What you are asked to do :: Reproduce the whole listing exactly, omitting any picture it holds.

Recorded information ::
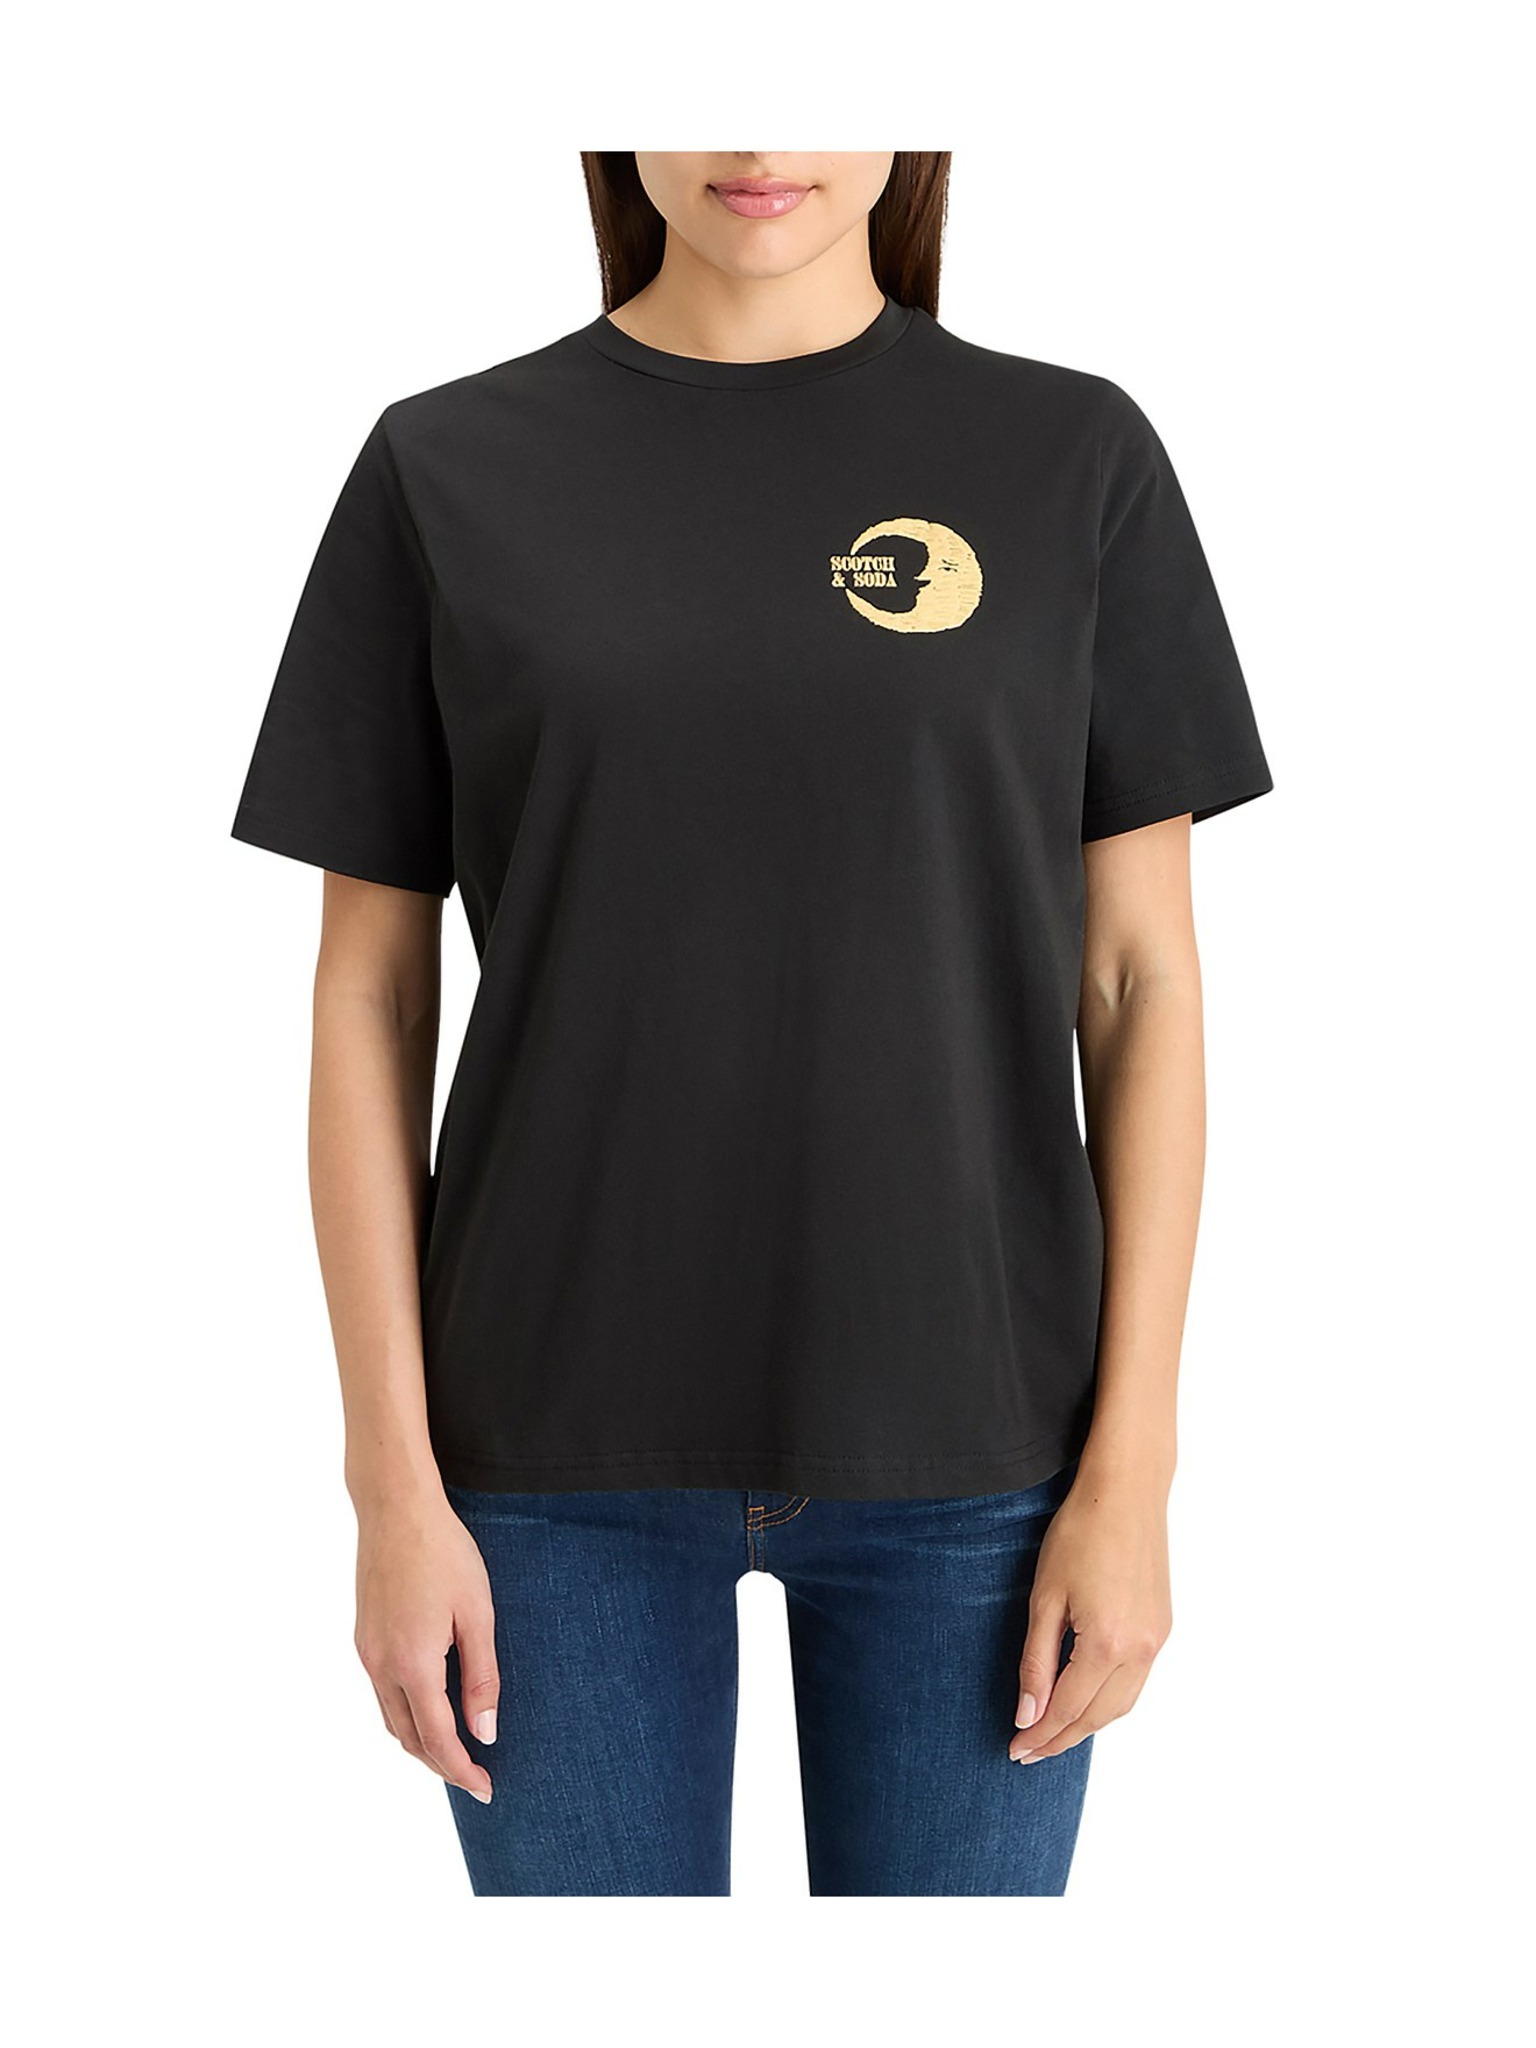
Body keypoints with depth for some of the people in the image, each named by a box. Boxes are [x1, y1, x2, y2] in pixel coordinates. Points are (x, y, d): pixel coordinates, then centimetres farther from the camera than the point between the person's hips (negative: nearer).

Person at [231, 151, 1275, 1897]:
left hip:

Reply ::
Body keypoints with depth for some of the people in the image, each named by a box. Boxes are [x1, y1, x2, y2] in pixel coordinates. Points are (x, y, d): pixel coordinates, then centimetres farther from the camera than the point between the person's hips (negative: nearer).

Person at [231, 151, 1275, 1897]:
left hip:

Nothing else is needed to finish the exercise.